REQUIREMENT: Please output the lines from the first one up to and including the line containing "همینطور به منظور" as a numbered list, leaving out any blank lines.
### MATERIALS PROVIDED
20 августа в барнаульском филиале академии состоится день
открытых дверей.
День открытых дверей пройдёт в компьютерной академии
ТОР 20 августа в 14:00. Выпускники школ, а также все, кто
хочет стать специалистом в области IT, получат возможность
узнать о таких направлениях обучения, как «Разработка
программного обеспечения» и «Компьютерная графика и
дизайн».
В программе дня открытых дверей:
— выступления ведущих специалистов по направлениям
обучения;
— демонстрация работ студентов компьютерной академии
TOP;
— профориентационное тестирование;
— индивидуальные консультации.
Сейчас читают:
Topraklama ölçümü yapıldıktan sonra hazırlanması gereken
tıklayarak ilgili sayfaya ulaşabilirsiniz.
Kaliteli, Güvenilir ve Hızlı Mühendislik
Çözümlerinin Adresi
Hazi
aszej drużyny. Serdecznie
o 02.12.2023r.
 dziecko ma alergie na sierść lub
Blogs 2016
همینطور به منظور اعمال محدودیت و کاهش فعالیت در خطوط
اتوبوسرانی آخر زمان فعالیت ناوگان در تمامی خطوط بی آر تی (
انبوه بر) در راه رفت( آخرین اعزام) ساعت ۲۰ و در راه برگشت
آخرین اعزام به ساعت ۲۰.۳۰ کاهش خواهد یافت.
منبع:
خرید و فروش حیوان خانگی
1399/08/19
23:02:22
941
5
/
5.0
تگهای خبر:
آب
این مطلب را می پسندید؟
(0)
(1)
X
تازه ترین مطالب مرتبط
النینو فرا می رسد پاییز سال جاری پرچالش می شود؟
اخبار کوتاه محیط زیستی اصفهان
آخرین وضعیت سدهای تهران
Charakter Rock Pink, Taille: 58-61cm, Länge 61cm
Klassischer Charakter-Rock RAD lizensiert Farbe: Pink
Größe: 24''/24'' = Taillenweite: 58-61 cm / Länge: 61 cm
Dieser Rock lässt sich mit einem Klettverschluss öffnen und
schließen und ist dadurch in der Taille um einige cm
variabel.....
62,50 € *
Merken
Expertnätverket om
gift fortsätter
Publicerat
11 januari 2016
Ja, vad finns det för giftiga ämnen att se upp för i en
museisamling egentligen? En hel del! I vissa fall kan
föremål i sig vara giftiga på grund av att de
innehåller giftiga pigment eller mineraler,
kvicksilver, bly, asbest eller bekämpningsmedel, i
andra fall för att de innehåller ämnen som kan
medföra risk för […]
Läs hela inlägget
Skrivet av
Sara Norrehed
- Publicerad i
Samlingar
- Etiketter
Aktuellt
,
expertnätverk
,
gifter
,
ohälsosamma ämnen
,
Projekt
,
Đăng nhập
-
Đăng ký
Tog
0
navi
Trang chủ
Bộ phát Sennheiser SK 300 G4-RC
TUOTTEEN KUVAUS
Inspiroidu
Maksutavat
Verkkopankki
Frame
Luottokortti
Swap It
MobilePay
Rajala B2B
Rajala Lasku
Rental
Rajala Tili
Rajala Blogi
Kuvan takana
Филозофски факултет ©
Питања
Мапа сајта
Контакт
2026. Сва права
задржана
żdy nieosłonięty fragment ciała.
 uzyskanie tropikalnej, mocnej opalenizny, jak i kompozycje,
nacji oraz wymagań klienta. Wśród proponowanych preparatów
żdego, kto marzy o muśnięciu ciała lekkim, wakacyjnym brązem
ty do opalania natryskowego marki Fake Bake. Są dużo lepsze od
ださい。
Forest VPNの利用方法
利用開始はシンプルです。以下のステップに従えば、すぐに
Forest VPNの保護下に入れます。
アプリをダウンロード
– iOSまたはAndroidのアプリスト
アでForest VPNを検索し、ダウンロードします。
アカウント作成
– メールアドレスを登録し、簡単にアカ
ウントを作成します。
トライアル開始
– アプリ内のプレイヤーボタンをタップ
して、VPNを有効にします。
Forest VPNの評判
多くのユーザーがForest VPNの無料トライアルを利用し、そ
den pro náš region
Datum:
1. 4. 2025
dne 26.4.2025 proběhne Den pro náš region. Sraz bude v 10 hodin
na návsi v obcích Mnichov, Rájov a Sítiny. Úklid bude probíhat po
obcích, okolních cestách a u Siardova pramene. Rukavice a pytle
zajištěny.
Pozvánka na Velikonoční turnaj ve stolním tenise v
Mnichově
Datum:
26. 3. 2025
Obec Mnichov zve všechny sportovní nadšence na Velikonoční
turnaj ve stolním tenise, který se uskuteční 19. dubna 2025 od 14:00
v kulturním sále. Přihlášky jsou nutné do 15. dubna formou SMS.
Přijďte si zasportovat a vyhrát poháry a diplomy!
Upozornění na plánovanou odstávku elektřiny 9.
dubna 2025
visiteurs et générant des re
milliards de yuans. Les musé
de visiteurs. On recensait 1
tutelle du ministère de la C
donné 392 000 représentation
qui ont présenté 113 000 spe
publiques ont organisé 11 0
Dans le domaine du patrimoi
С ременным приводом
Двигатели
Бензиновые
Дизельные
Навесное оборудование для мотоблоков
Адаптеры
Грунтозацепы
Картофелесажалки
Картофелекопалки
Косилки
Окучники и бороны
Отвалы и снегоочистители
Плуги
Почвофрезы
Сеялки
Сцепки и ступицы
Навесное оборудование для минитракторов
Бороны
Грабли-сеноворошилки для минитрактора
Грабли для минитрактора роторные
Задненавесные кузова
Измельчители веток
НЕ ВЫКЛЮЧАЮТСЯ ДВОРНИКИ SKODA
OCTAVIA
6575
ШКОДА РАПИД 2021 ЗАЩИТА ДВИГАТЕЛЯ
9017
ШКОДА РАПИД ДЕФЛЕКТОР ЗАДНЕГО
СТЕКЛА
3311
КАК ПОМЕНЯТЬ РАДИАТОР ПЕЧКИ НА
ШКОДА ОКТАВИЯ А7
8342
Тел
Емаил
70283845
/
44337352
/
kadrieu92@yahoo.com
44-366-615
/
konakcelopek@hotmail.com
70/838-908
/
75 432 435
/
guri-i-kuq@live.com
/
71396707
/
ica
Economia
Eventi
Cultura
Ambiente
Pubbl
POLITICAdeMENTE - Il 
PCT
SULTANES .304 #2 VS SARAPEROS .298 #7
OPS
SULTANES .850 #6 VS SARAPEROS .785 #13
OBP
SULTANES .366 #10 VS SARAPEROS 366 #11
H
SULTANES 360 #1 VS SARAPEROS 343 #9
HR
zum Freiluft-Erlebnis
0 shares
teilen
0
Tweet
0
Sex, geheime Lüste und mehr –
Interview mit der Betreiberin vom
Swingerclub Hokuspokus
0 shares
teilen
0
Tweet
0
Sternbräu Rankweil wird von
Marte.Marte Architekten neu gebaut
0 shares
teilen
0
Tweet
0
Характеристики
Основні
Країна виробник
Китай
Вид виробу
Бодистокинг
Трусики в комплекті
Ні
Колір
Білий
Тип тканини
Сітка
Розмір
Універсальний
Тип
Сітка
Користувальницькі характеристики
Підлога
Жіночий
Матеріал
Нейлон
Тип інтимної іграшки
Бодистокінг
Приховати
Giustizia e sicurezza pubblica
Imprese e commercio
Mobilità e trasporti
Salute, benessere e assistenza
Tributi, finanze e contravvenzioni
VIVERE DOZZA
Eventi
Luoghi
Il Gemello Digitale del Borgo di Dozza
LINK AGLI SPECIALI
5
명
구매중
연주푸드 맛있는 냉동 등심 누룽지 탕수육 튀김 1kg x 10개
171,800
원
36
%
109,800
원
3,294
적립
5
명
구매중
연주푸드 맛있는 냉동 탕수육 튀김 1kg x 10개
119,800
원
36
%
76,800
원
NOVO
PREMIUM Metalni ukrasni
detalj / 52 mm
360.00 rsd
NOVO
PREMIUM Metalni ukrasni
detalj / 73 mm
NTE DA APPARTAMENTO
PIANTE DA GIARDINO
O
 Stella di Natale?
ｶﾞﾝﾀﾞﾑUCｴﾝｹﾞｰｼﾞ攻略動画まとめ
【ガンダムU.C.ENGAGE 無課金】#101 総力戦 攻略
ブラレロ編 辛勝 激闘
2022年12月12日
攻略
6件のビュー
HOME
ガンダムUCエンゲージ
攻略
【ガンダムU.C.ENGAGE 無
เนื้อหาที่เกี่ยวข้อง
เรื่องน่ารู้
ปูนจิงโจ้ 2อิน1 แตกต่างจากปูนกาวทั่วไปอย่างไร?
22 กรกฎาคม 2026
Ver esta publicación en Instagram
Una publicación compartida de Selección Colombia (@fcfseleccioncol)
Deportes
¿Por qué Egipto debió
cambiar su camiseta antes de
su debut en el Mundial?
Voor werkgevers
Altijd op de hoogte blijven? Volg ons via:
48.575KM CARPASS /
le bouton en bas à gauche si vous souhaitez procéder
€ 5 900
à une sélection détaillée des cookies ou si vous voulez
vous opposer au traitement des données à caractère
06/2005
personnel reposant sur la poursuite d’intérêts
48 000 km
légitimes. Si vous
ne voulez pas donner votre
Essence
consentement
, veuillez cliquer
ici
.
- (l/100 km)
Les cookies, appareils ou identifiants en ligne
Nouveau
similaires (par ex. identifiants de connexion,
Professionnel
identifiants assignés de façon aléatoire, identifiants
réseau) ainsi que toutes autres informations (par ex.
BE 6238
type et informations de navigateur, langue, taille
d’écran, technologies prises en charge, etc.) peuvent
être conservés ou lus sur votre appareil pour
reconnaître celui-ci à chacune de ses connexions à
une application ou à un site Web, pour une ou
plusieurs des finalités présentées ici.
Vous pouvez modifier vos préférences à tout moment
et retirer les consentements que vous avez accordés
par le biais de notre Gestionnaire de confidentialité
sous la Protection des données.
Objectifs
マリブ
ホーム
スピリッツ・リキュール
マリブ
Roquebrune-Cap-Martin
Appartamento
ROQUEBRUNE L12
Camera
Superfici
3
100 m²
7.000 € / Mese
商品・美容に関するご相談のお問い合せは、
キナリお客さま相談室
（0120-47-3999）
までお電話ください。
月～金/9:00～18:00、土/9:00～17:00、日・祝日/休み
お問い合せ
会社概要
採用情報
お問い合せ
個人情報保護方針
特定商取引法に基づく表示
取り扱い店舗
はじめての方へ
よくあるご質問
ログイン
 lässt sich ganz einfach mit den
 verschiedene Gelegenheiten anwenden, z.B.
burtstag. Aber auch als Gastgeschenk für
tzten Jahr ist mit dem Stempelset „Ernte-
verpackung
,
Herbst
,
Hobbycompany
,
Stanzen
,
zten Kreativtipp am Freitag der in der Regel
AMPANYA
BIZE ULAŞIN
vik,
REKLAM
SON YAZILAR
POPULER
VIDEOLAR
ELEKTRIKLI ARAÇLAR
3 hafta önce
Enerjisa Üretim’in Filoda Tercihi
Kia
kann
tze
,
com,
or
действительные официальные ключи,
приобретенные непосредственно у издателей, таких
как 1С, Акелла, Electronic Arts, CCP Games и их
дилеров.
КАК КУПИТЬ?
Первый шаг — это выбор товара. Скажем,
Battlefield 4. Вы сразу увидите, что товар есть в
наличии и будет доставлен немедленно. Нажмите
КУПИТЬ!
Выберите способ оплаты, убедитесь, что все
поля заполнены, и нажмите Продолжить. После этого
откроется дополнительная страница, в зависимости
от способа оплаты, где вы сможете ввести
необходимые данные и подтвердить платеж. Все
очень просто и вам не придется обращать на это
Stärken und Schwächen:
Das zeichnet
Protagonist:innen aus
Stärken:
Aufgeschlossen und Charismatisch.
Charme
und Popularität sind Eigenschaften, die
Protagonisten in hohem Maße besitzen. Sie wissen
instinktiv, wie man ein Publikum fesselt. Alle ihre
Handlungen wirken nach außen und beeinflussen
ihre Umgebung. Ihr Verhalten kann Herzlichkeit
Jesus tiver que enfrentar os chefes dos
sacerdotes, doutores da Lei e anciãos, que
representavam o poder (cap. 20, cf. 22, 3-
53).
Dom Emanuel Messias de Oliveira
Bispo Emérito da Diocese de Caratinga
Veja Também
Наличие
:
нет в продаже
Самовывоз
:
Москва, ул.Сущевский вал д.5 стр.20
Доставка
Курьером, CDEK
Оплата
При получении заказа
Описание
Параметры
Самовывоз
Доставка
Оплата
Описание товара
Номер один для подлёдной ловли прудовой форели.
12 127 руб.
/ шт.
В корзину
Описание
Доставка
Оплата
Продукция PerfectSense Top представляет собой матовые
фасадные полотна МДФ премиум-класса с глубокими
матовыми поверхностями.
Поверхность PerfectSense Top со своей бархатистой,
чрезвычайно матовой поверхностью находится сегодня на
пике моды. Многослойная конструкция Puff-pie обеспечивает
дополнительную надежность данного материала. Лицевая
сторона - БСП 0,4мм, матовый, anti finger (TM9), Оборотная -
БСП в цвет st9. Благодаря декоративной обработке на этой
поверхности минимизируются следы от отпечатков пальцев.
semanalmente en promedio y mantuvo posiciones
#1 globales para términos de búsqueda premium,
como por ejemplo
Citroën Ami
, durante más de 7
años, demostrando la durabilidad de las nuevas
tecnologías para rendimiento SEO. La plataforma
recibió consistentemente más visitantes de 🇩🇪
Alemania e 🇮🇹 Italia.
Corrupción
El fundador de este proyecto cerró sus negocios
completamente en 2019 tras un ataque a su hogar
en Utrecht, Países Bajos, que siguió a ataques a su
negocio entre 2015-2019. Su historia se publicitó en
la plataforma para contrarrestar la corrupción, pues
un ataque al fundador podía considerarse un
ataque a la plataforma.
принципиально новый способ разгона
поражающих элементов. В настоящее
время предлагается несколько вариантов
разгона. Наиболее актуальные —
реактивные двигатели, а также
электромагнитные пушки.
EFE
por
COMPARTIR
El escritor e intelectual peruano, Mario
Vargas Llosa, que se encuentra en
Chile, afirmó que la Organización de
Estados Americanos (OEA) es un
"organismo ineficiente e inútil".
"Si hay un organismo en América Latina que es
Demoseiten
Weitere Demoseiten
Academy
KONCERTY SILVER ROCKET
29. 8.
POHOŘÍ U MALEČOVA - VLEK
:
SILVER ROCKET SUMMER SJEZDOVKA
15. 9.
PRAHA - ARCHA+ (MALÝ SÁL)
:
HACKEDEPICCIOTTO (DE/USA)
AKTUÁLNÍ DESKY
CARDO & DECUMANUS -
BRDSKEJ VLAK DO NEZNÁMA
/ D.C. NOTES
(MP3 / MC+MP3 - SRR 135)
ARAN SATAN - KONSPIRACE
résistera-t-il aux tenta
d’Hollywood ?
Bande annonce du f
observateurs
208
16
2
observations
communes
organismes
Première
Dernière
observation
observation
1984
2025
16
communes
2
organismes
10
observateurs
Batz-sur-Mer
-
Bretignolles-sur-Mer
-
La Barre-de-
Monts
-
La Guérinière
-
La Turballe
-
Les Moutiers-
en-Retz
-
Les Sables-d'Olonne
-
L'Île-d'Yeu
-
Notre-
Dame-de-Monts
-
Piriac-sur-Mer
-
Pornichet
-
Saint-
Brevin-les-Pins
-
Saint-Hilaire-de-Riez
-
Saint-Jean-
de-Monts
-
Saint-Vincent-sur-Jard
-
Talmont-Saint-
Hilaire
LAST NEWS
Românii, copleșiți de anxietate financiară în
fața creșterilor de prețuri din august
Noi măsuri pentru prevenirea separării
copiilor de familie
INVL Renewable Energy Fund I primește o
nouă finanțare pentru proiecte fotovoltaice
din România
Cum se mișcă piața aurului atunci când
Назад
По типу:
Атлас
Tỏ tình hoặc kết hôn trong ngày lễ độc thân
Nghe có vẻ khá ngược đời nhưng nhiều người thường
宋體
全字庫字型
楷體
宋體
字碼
######
RESPONSE TO THIS EXERCISE:
1. 20 августа в барнаульском филиале академии состоится день
2. открытых дверей.
3. День открытых дверей пройдёт в компьютерной академии
4. ТОР 20 августа в 14:00. Выпускники школ, а также все, кто
5. хочет стать специалистом в области IT, получат возможность
6. узнать о таких направлениях обучения, как «Разработка
7. программного обеспечения» и «Компьютерная графика и
8. дизайн».
9. В программе дня открытых дверей:
10. — выступления ведущих специалистов по направлениям
11. обучения;
12. — демонстрация работ студентов компьютерной академии
13. TOP;
14. — профориентационное тестирование;
15. — индивидуальные консультации.
16. Сейчас читают:
17. Topraklama ölçümü yapıldıktan sonra hazırlanması gereken
18. tıklayarak ilgili sayfaya ulaşabilirsiniz.
19. Kaliteli, Güvenilir ve Hızlı Mühendislik
20. Çözümlerinin Adresi
21. Hazi
22. aszej drużyny. Serdecznie
23. o 02.12.2023r.
24.  dziecko ma alergie na sierść lub
25. Blogs 2016
26. همینطور به منظور اعمال محدودیت و کاهش فعالیت در خطوط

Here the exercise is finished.